The relationship between police and minority groups continues to be a tough conversation but it's one 18-year-old Mariah Rhodes and 24-year-old Maraieh Sowell won't shy away from.
Both graduated from Tennessee State's University Collegiate Citizens Police Academy. It gives criminal justice majors an inside look at how the Metro Nashville Police department works and hopefully recruit potential officers.
"Specifically we found out that anytime you pull over a car it's scary," Rhodes said.
Rhodes, a sophomore, said the academy also created a way for officers to better understand why some may not trust law enforcement.
After the shooting and killing of 25-year-old Daniel Hambrick, both graduates said they know trust in the community is broken.
"It's hard trying to build back up a system that has seemed to fail us as African-Americans.

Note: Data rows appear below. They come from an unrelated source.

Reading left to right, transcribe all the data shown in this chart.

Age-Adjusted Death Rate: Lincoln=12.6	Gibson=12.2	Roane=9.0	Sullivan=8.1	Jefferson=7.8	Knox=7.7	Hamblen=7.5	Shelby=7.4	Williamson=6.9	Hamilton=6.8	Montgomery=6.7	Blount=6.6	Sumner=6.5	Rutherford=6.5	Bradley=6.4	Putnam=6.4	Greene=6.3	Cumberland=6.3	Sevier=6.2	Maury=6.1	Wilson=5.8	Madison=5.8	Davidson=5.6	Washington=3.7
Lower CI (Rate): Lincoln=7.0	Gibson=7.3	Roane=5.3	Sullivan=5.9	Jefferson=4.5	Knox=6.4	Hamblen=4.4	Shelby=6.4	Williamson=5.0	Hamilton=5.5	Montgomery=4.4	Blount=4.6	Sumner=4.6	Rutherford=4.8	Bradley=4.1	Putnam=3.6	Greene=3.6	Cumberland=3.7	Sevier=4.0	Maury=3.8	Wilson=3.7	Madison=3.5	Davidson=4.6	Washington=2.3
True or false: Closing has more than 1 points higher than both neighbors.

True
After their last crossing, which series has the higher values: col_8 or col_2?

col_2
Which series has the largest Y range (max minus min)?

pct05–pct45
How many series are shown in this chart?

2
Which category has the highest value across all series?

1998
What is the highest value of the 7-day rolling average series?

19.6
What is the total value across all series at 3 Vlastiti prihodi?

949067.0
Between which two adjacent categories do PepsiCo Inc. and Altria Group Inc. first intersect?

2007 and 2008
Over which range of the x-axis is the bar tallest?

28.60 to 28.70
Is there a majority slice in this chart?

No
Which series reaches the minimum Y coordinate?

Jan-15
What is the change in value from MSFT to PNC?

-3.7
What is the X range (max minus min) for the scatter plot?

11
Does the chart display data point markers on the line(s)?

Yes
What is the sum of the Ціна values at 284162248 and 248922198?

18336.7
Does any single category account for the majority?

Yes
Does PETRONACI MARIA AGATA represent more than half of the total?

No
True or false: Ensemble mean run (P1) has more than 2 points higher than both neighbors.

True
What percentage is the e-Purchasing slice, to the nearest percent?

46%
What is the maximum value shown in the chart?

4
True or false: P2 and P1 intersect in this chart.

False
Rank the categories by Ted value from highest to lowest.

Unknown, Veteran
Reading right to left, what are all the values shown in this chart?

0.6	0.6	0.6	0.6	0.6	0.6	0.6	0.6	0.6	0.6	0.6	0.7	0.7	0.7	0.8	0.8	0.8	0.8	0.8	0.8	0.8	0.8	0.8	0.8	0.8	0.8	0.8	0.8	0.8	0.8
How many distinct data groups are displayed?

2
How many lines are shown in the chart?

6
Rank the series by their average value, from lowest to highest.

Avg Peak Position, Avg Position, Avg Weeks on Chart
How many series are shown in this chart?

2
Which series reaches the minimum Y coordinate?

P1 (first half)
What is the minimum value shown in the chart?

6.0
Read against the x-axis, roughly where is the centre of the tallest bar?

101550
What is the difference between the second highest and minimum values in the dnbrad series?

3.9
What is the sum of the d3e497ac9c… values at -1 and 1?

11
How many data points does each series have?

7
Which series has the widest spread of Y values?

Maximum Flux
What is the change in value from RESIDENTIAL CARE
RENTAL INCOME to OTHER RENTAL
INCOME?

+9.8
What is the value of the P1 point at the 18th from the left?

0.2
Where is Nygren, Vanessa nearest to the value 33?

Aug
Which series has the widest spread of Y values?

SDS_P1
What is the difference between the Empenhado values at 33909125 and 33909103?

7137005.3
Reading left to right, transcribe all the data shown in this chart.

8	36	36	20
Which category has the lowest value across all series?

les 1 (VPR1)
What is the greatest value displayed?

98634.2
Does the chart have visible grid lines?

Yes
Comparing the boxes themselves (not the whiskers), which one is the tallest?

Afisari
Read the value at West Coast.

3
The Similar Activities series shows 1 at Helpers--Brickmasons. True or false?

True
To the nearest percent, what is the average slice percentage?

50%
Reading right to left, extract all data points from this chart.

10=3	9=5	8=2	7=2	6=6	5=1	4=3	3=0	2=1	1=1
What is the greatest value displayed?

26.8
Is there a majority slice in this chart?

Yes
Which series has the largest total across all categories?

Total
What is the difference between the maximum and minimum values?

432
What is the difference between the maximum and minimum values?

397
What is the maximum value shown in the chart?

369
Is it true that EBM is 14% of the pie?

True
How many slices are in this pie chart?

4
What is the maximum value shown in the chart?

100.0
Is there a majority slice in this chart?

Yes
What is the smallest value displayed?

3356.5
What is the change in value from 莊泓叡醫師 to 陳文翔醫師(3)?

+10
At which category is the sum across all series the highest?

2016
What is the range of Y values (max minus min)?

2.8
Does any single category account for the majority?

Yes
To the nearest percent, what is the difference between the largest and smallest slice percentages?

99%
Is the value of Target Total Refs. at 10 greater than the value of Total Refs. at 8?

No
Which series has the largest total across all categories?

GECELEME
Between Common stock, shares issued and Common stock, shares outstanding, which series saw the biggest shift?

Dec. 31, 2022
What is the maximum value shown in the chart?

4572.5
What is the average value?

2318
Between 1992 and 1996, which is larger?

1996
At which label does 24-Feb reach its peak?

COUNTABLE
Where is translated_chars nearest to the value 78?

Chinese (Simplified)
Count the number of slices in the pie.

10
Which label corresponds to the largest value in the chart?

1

It's extremely hard but working in law-enforcement it's a way that you can approach someone," Rhodes said.
"Sometimes you might get a good vibe, sometimes you don't but you never know until you really get to know that person or just talk to that person," Sowell said.
"With the question gaining back trust, that will happen over time but you'll have to get the right people in line for that to happen," Rhodes said.
TSU has gained national attention for its Citizens Police Academy.
In June, HBCU Digest Awards recognized it as the Best Student Organization in the nation.